Monsignor: ‘Many victims ... told me I helped them’
The defense in the landmark clergy sex-abuse trial rested Tuesday after Msgr. William J. Lynn ended three days of contentious testimony the way he started it — asserting he did his best to protect children but lacked the power to do more."I did much more than had been done before I got there," Lynn said, later adding: "I have many victims that told me I helped them." After the former Archdiocese of Philadelphia clergy secretary left the stand, the landmark trial moved briskly toward a conclusion.
The defense in the landmark clergy sex-abuse trial rested Tuesday after Msgr. William J. Lynn ended three days of contentious testimony the way he started it — asserting he did his best to protect children but lacked the power to do more.

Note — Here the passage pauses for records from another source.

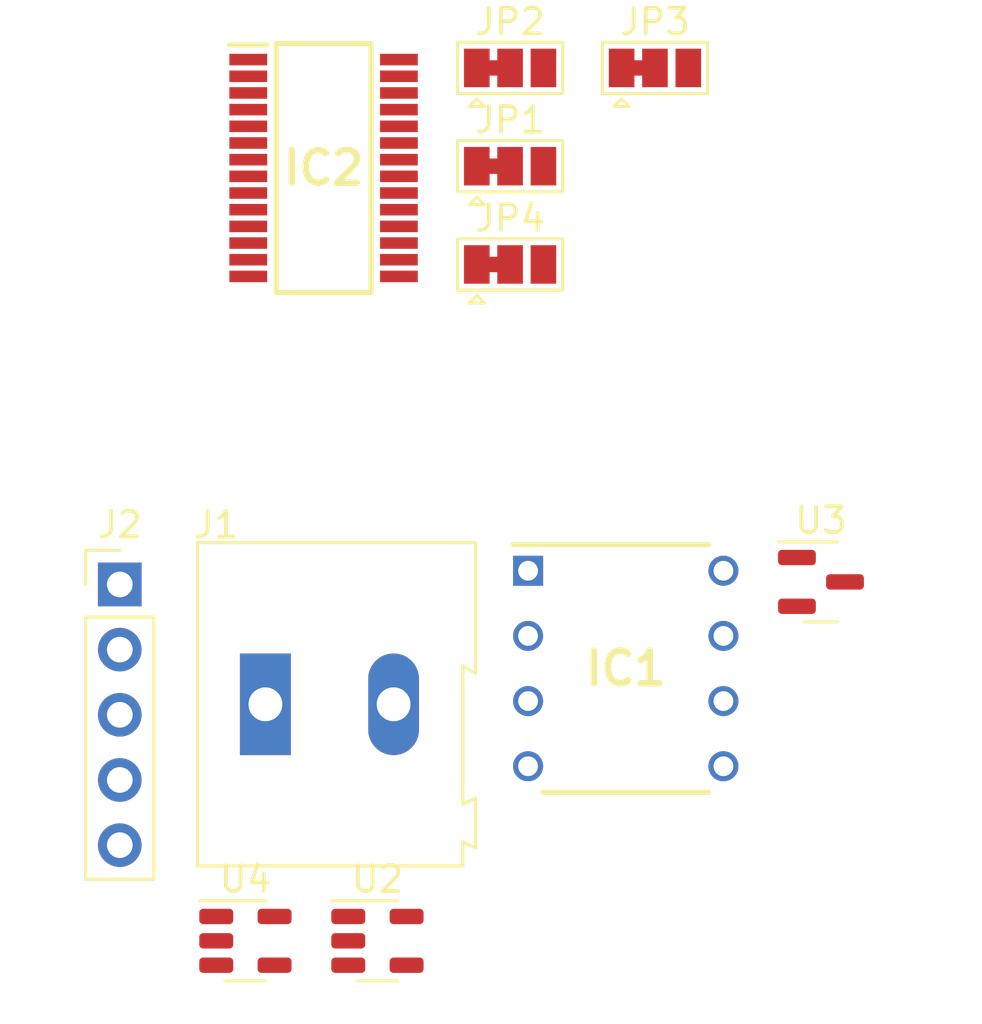
<source format=kicad_pcb>
(kicad_pcb (version 20211014) (generator pcbnew)

  (general
    (thickness 1.6)
  )

  (paper "A4")
  (layers
    (0 "F.Cu" signal)
    (31 "B.Cu" signal)
    (32 "B.Adhes" user "B.Adhesive")
    (33 "F.Adhes" user "F.Adhesive")
    (34 "B.Paste" user)
    (35 "F.Paste" user)
    (36 "B.SilkS" user "B.Silkscreen")
    (37 "F.SilkS" user "F.Silkscreen")
    (38 "B.Mask" user)
    (39 "F.Mask" user)
    (40 "Dwgs.User" user "User.Drawings")
    (41 "Cmts.User" user "User.Comments")
    (42 "Eco1.User" user "User.Eco1")
    (43 "Eco2.User" user "User.Eco2")
    (44 "Edge.Cuts" user)
    (45 "Margin" user)
    (46 "B.CrtYd" user "B.Courtyard")
    (47 "F.CrtYd" user "F.Courtyard")
    (48 "B.Fab" user)
    (49 "F.Fab" user)
    (50 "User.1" user)
    (51 "User.2" user)
    (52 "User.3" user)
    (53 "User.4" user)
    (54 "User.5" user)
    (55 "User.6" user)
    (56 "User.7" user)
    (57 "User.8" user)
    (58 "User.9" user)
  )

  (setup
    (pad_to_mask_clearance 0)
    (pcbplotparams
      (layerselection 0x00010fc_ffffffff)
      (disableapertmacros false)
      (usegerberextensions false)
      (usegerberattributes true)
      (usegerberadvancedattributes true)
      (creategerberjobfile true)
      (svguseinch false)
      (svgprecision 6)
      (excludeedgelayer true)
      (plotframeref false)
      (viasonmask false)
      (mode 1)
      (useauxorigin false)
      (hpglpennumber 1)
      (hpglpenspeed 20)
      (hpglpendiameter 15.000000)
      (dxfpolygonmode true)
      (dxfimperialunits true)
      (dxfusepcbnewfont true)
      (psnegative false)
      (psa4output false)
      (plotreference true)
      (plotvalue true)
      (plotinvisibletext false)
      (sketchpadsonfab false)
      (subtractmaskfromsilk false)
      (outputformat 1)
      (mirror false)
      (drillshape 1)
      (scaleselection 1)
      (outputdirectory "")
    )
  )

  (net 0 "")
  (net 1 "unconnected-(IC1-Pad4)")
  (net 2 "unconnected-(J1-Pad1)")
  (net 3 "unconnected-(J1-Pad2)")
  (net 4 "Net-(R10-Pad1)")
  (net 5 "unconnected-(U2-Pad2)")
  (net 6 "Net-(R10-Pad2)")
  (net 7 "Net-(R5-Pad2)")
  (net 8 "unconnected-(U2-Pad5)")
  (net 9 "/2V")
  (net 10 "GND")
  (net 11 "Net-(D1-Pad2)")
  (net 12 "unconnected-(U4-Pad2)")
  (net 13 "Net-(RV1-Pad2)")
  (net 14 "unconnected-(U4-Pad5)")
  (net 15 "Net-(IC1-Pad2)")
  (net 16 "IC_FBpin")
  (net 17 "Net-(IC1-Pad5)")
  (net 18 "Net-(IC1-Pad7)")
  (net 19 "/A0")
  (net 20 "+3V3")
  (net 21 "Net-(IC2-Pad3)")
  (net 22 "unconnected-(IC2-Pad4)")
  (net 23 "unconnected-(IC2-Pad5)")
  (net 24 "unconnected-(IC2-Pad6)")
  (net 25 "unconnected-(IC2-Pad7)")
  (net 26 "/A1")
  (net 27 "unconnected-(IC2-Pad10)")
  (net 28 "unconnected-(IC2-Pad11)")
  (net 29 "unconnected-(IC2-Pad12)")
  (net 30 "unconnected-(IC2-Pad13)")
  (net 31 "unconnected-(IC2-Pad14)")
  (net 32 "/A2")
  (net 33 "unconnected-(IC2-Pad17)")
  (net 34 "unconnected-(IC2-Pad18)")
  (net 35 "unconnected-(IC2-Pad19)")
  (net 36 "unconnected-(IC2-Pad20)")
  (net 37 "/A3")
  (net 38 "unconnected-(IC2-Pad23)")
  (net 39 "unconnected-(IC2-Pad24)")
  (net 40 "unconnected-(IC2-Pad25)")
  (net 41 "unconnected-(IC2-Pad26)")
  (net 42 "I2C_SDA")
  (net 43 "I2C_CLK")
  (net 44 "+5V")

  (footprint "Jumper:SolderJumper-3_P1.3mm_Bridged12_Pad1.0x1.5mm" (layer "F.Cu") (at 95.7686 65.95))

  (footprint "SamacSys_Parts:SOP65P640X110-28N" (layer "F.Cu") (at 88.4936 69.85))

  (footprint "Package_TO_SOT_SMD:SOT-23" (layer "F.Cu") (at 107.8942 85.9822))

  (footprint "SamacSys_Parts:DIP762W57P254L952H343Q8N" (layer "F.Cu") (at 100.2792 89.3572))

  (footprint "Package_TO_SOT_SMD:SOT-23-5" (layer "F.Cu") (at 85.4442 99.9722))

  (footprint "Jumper:SolderJumper-3_P1.3mm_Bridged12_Pad1.0x1.5mm" (layer "F.Cu") (at 95.7686 73.61))

  (footprint "Connector_PinHeader_2.54mm:PinHeader_1x05_P2.54mm_Vertical" (layer "F.Cu") (at 80.5442 86.0822))

  (footprint "Jumper:SolderJumper-3_P1.3mm_Bridged12_Pad1.0x1.5mm" (layer "F.Cu") (at 101.4186 65.95))

  (footprint "Package_TO_SOT_SMD:SOT-23-5" (layer "F.Cu") (at 90.5942 99.9722))

  (footprint "TerminalBlock:TerminalBlock_Altech_AK300-2_P5.00mm" (layer "F.Cu") (at 86.2242 90.7522))

  (footprint "Jumper:SolderJumper-3_P1.3mm_Bridged12_Pad1.0x1.5mm" (layer "F.Cu") (at 95.7686 69.78))

)

</source>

"I did much more than had been done before I got there," Lynn said, later adding: "I have many victims that told me I helped them."
After the former Archdiocese of Philadelphia clergy secretary left the stand, the landmark trial moved briskly toward a conclusion.
Lawyers for Lynn and codefendant the Rev. James J. Brennan called their last witnesses, a parade of friends, relatives, parishioners, priests, and nuns who praised the defendants as law-abiding citizens.
Common Pleas Court Judge M. Teresa Sarmina told jurors to return Thursday for closing arguments. Deliberations could begin by the end of the week.
Nearly 60 witnesses testified during the 11-week trial.
Who did not could be critical. Brennan chose not to testify, gambling that prosecutors failed to prove their contention that he tried to rape a 14-year-old boy in 1996.
And neither commonwealth nor defense lawyers asked to show jurors the seven-hour videotaped deposition of the late Cardinal Anthony J. Bevilacqua or call to the witness stand two of his former aides, Bishops Edward Cullen and Joseph Cistone. According to a memo shown in court, both men allegedly knew about Bevilacqua's order to shred a central piece of evidence — a 1994 list that identified area priests suspected of abusing minors.
Lynn, who investigated clergy sex-abuse complaints and recommended actions against accused priests, compiled the list. He contends that he did it to get a handle on the problem of predator priests, but that his superiors, specifically Bevilacqua, ultimately shaped church policy and decided where problem priests would serve.
Assistant District Attorney Patrick Blessington continued to scoff, sometimes loudly, at that suggestion. He and Lynn barely acknowledged each other as they returned to their courtroom seats Tuesday morning, then picked up where they left off five days earlier — battling and usually disagreeing over what Lynn meant or intended in dozens of confidential church memos he wrote about priests accused of sexual misconduct.
Blessington called Lynn "the eyes and the ears" of the cardinal, and a man in "a powerful position" to understand the scope of abuse but who failed to do anything about it.
He focused on the most substantive and potentially damning evidence in the child endangerment case: Lynn's recommendation that the Rev. Edward Avery be allowed to live and celebrate Mass at St. Jerome Church in Northeast Philadelphia in the mid-1990s, after learning that Avery had molested a teen two decades earlier.
Avery pleaded guilty before trial to sexually assaulting an altar boy at St. Jerome in 1999. Didn't members of that parish deserve to know his history before he arrived? the prosecutor asked.
"Yes, I think they would," Lynn replied.
"But you lied instead," Blessington charged.
"Yes, I lied," Lynn said. "Because at that point I was not permitted to say why someone was removed from their parish."
The prosecutor also suggested that Lynn acted to remove the Rev. Michael McCarthy in 1993 only because the wife of a generous church donor had complained that McCarthy was running a travel agency from his Norristown rectory. Blessington noted that McCarthy was named a pastor in 1992 despite abuse accusations against him in 1986 and 1991.
Lynn denied the donations played any role in his decisions and said he was acting because another priest complained about McCarthy.
He also said the complaints against McCarthy came in before he became secretary for clergy and that Bevilacqua and Cullen were the ones who let McCarthy stay a pastor.
"I didn't have the power to do anything," Lynn said.
Lynn's codefendant, Brennan, is accused of trying to rape a 14-year-old boy in 1996. Brennan has denied the allegation.
In a flash of unexplained drama, Brennan's lawyer, William J. Brennan, erupted in anger and was cited in contempt late Tuesday by the judge after a prosecutor said aloud that his client is no longer allowed to call himself a priest. The outburst led to a closed-door meeting with the judge and lawyers, but no explanation.
James Brennan was the defendant in a 2008 internal church trial but its outcome is unclear. The archdiocese website describes him only as a priest with restricted ministry.
Church officials and the lawyers have repeatedly declined to comment because of a gag order.
Also Tuesday, Sarmina denied a new bid by defense lawyers to dismiss as beyond the statute of limitations an endangerment charge against Lynn and Brennan. Prosecutors called it a "Hail Mary" attempt to revisit legal ground already decided by the judge.